Task a
According to the passage on George Samuel Elgood, who taught him at Leicester Art School?

George Samuel Elgood (1851–1943) was an English artist and illustrator who became well known for his paintings of formal gardens.

Elgood was born in Leicester, Leicestershire, one of a family of 7 boys and 2 girls. After a private education at various schools, including Bloxham, he studied art at Leicester Art School under Wilmot Pilsbury, and then architectural drawing at the South Kensington Schools in London.

Elgood's father died in 1874 necessitating a return home to look after the family business, although he continued to paint part-time. He went on painting expeditions and holidays with his art school tutor Pilsbury, and had some lessons from local artist John Fulleylove who was his brother-in-law, as well as travelling and painting with his wife, Mary Wellington Clephan, who was also an artist.

In the early 1880s, he was free to resume art full-time, becoming a member of the Royal Institute of Painters in Water Colours (RI) in 1882 and the Royal Institute of Oil Painters (ROI) a few years later. He exhibited several times at the Fine Art Society between 1890–1925.

Source material
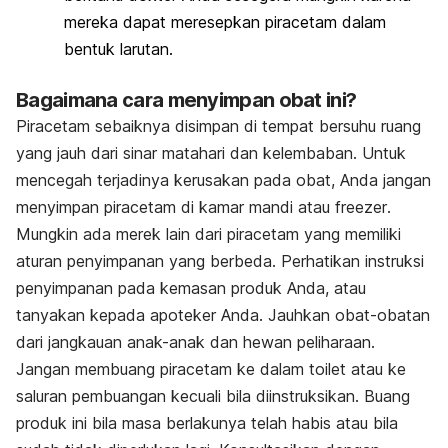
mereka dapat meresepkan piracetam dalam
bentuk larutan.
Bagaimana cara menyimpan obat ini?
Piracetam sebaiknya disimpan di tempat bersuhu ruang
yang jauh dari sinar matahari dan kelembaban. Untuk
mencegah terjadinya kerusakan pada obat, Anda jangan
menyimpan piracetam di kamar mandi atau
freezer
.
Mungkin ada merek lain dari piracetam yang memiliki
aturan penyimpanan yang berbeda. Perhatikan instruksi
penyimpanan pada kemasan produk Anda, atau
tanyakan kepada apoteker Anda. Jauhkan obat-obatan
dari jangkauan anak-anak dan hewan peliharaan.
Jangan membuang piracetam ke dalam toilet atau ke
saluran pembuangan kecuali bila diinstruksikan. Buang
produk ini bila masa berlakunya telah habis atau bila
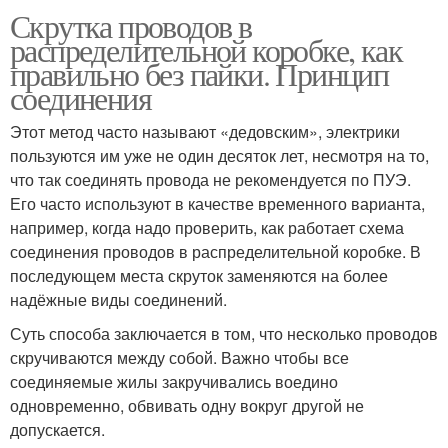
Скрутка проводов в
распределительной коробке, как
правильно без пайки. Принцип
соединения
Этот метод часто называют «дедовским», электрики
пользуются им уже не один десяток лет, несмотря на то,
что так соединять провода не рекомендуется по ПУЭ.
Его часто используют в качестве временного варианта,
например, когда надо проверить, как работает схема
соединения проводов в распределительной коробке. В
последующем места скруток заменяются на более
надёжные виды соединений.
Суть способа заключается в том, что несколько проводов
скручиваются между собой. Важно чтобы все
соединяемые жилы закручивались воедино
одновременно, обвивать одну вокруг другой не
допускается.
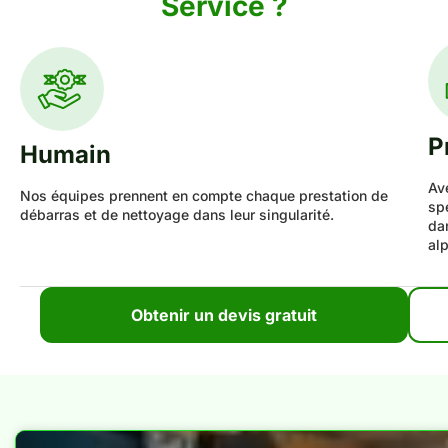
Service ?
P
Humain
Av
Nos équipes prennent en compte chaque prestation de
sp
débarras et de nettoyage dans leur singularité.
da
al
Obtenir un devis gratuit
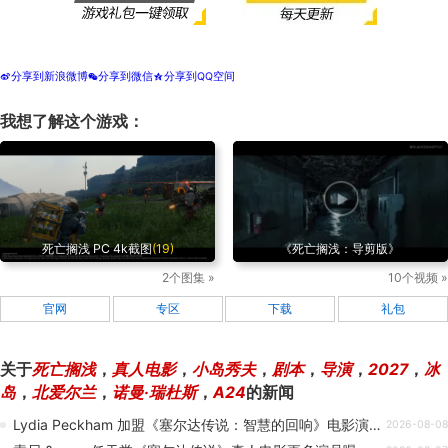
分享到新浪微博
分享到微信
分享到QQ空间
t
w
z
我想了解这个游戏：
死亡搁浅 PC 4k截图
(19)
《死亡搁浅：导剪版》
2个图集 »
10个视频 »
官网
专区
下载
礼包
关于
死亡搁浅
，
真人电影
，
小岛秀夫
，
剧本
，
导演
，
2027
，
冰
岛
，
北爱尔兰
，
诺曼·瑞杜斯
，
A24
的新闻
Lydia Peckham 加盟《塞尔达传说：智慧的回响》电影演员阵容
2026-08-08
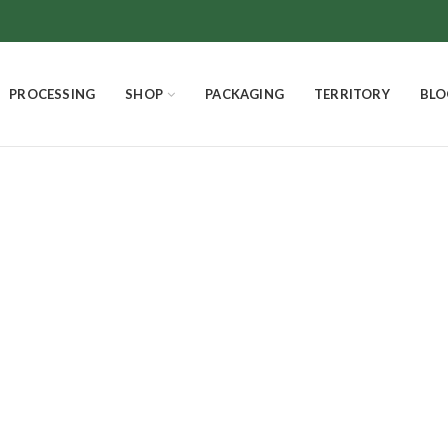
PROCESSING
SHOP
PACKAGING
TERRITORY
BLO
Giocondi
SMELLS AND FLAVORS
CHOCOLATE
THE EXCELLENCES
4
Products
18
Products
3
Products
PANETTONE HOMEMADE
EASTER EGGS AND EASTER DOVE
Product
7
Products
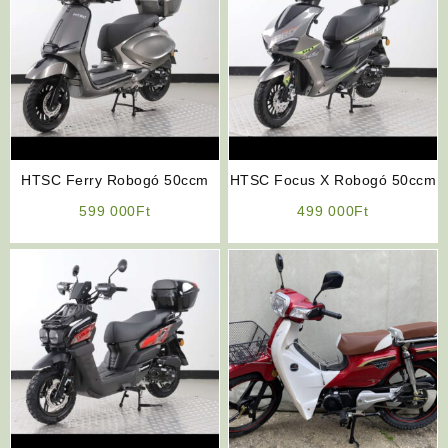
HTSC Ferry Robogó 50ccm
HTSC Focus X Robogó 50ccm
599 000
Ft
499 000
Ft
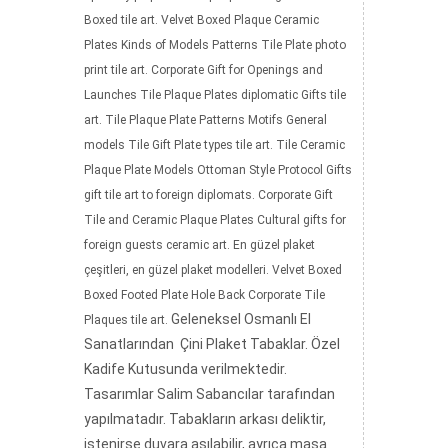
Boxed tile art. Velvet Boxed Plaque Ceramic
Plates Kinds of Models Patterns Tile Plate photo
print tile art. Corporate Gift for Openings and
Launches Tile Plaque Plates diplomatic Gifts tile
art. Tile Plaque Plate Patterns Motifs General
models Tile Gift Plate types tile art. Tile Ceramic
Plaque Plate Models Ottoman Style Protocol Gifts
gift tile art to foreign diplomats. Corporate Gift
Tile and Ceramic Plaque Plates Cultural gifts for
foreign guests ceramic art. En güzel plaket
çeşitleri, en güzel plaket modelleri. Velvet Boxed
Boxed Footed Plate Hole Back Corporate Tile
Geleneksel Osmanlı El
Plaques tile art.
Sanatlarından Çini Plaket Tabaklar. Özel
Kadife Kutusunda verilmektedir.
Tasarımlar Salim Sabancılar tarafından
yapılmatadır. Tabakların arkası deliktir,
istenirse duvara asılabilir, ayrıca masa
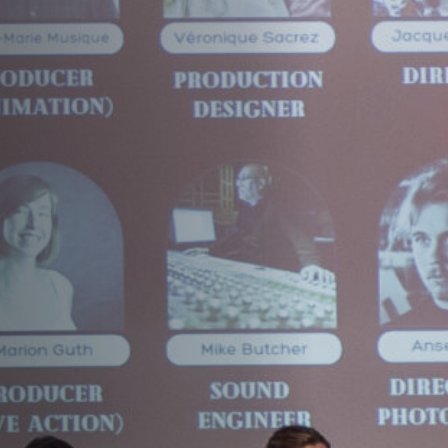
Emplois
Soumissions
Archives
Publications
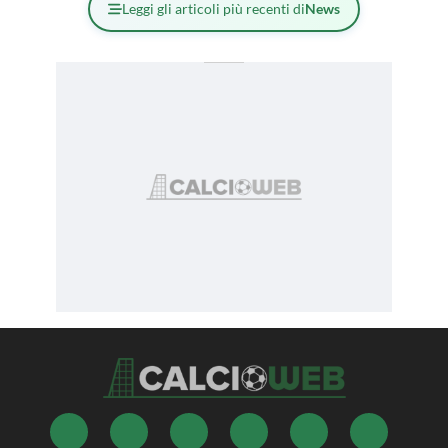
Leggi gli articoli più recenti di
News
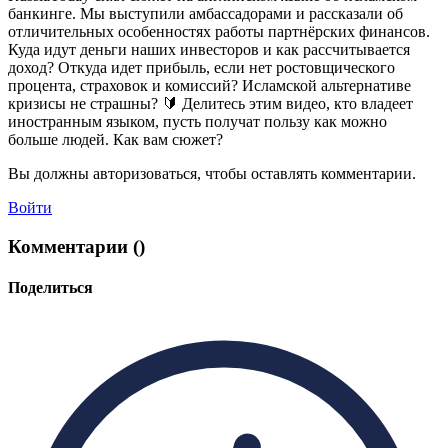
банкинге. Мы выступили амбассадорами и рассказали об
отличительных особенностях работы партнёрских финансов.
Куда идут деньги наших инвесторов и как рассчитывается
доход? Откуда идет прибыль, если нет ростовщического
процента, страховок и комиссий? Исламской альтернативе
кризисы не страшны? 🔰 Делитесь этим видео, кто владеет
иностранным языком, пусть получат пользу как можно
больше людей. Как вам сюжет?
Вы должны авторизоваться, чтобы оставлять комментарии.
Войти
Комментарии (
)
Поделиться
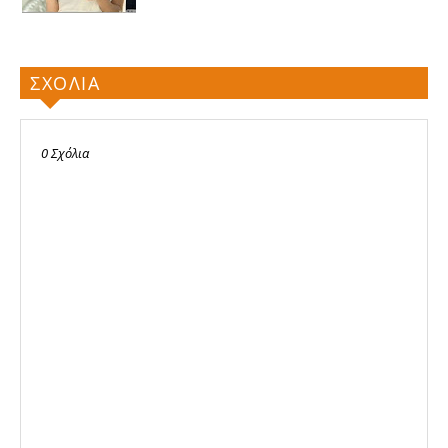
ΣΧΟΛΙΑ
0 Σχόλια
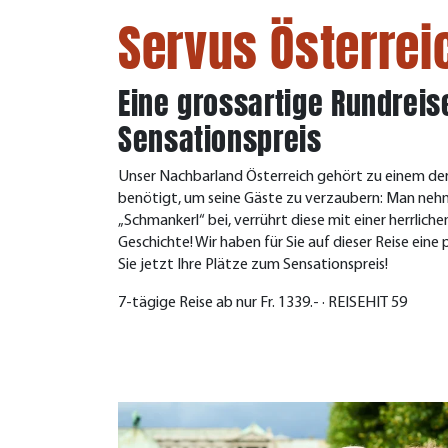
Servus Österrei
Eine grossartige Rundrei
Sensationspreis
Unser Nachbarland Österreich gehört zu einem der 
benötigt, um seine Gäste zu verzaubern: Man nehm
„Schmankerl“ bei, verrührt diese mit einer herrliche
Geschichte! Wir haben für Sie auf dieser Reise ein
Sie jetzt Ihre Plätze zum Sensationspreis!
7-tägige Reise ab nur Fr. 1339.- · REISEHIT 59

---

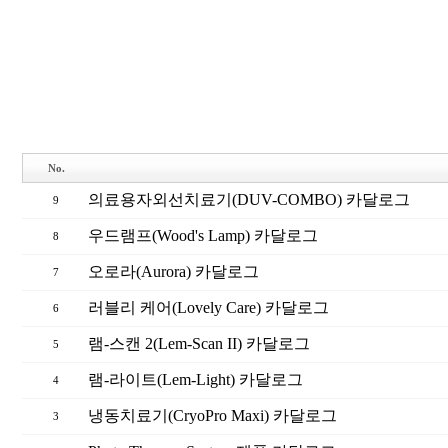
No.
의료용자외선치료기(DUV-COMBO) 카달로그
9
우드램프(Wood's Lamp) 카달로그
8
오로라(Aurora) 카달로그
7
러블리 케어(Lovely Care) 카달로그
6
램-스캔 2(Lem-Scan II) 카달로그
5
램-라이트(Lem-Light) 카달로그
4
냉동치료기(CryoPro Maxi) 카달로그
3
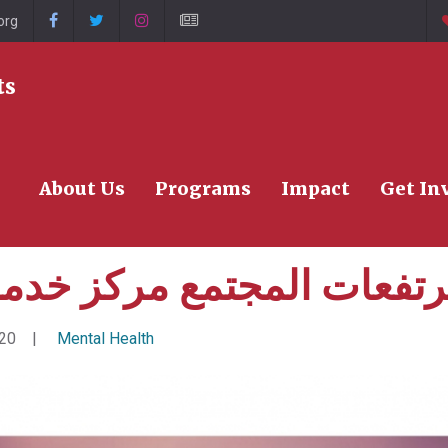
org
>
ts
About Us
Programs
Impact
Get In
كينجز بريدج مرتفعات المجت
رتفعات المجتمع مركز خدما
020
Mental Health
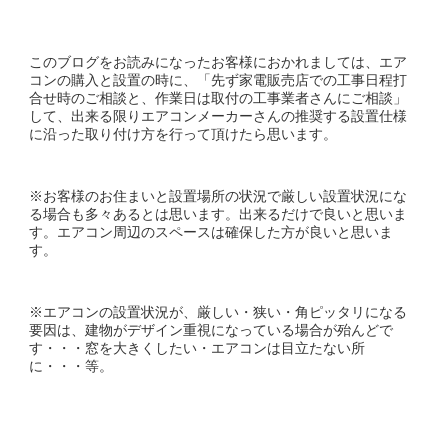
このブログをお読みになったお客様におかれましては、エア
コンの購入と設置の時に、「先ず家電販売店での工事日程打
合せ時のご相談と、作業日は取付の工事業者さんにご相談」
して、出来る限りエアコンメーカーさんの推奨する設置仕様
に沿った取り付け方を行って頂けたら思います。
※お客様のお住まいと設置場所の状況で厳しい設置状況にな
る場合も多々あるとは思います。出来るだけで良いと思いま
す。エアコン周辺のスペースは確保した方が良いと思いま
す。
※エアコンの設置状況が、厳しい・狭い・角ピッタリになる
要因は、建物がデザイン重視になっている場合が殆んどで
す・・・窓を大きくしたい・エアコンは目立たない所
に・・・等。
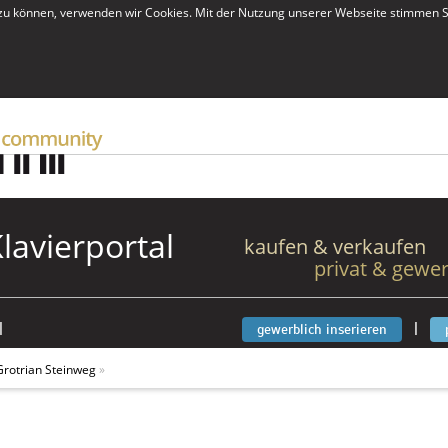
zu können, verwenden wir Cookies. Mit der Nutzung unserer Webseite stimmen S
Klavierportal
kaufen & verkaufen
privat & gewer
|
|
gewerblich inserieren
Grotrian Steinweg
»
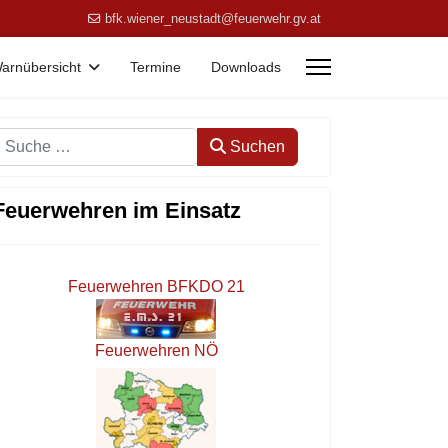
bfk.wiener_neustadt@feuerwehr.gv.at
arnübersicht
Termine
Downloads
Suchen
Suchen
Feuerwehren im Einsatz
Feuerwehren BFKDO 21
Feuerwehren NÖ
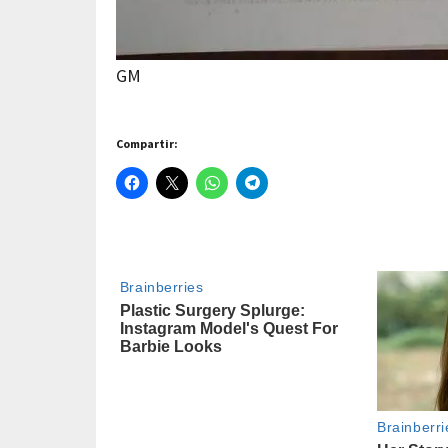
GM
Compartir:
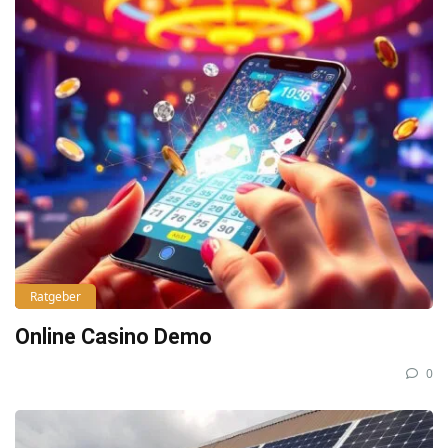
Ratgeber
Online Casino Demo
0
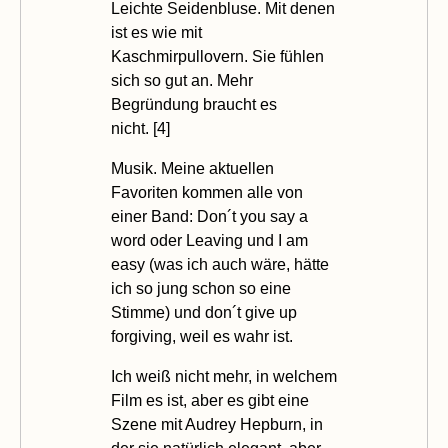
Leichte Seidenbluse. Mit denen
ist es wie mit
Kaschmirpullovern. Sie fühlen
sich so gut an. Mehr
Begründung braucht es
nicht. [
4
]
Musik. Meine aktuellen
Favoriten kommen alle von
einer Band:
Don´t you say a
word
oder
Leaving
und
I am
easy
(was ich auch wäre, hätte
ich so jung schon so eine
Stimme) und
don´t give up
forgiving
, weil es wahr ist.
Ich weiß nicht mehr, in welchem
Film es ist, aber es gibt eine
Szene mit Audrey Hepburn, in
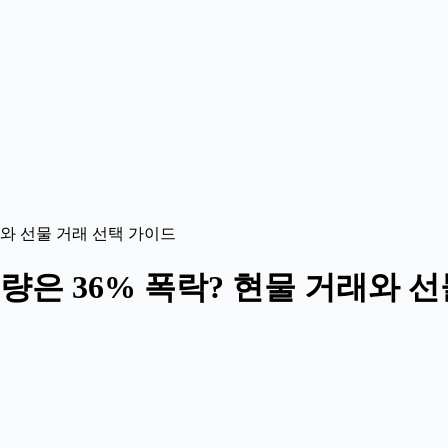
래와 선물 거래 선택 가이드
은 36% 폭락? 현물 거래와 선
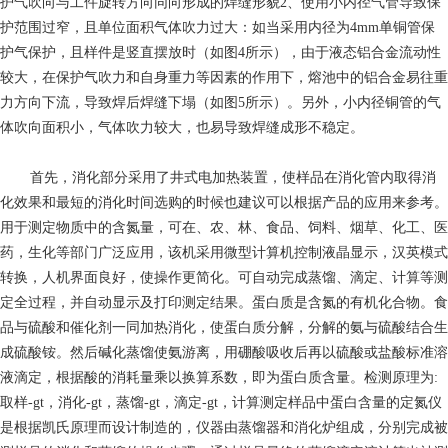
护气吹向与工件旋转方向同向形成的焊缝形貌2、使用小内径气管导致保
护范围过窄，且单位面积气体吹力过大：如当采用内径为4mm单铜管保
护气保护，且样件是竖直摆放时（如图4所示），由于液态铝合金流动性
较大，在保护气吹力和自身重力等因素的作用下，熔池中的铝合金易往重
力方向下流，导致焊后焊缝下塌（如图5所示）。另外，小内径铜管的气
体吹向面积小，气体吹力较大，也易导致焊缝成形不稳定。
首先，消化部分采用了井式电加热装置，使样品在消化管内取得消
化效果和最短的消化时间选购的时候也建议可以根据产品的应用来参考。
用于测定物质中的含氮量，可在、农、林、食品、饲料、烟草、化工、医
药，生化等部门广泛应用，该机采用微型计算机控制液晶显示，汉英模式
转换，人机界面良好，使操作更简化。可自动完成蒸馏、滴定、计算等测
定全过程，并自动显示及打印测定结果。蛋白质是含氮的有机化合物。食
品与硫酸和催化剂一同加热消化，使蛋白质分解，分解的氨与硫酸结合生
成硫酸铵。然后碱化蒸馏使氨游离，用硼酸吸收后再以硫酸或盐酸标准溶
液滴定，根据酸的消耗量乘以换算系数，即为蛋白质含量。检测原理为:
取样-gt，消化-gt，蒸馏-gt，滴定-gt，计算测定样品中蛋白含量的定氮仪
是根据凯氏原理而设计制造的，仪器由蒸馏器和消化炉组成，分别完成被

==

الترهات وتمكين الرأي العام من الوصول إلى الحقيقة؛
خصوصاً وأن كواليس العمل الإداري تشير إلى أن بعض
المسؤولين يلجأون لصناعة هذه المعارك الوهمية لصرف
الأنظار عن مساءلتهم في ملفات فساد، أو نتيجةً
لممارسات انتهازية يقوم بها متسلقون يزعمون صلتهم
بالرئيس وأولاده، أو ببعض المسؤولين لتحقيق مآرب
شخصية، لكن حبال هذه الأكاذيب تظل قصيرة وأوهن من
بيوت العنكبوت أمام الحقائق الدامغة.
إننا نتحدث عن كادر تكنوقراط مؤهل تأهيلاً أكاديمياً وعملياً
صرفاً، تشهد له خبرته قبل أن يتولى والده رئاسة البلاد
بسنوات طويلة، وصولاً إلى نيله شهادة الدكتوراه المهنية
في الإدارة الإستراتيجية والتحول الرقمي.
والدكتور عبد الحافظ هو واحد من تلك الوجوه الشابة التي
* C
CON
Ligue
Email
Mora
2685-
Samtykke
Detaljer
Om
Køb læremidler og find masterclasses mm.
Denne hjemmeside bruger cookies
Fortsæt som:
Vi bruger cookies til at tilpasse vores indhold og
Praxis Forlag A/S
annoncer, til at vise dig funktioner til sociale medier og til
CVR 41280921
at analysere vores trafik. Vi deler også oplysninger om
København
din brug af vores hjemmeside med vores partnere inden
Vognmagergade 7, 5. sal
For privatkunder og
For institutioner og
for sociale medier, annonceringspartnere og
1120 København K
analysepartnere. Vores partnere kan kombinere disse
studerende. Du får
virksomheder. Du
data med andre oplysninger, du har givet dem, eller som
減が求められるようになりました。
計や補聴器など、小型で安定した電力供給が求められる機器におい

Task b
In the listing, copy out line for line the stretch from the line containing "mereka dapat meresepkan piracetam dalam" through the line containing "Mungkin ada merek".

Answer area a
Wilmot Pilsbury

Answer area b
mereka dapat meresepkan piracetam dalam
bentuk larutan.
Bagaimana cara menyimpan obat ini?
Piracetam sebaiknya disimpan di tempat bersuhu ruang
yang jauh dari sinar matahari dan kelembaban. Untuk
mencegah terjadinya kerusakan pada obat, Anda jangan
menyimpan piracetam di kamar mandi atau
freezer
.
Mungkin ada merek lain dari piracetam yang memiliki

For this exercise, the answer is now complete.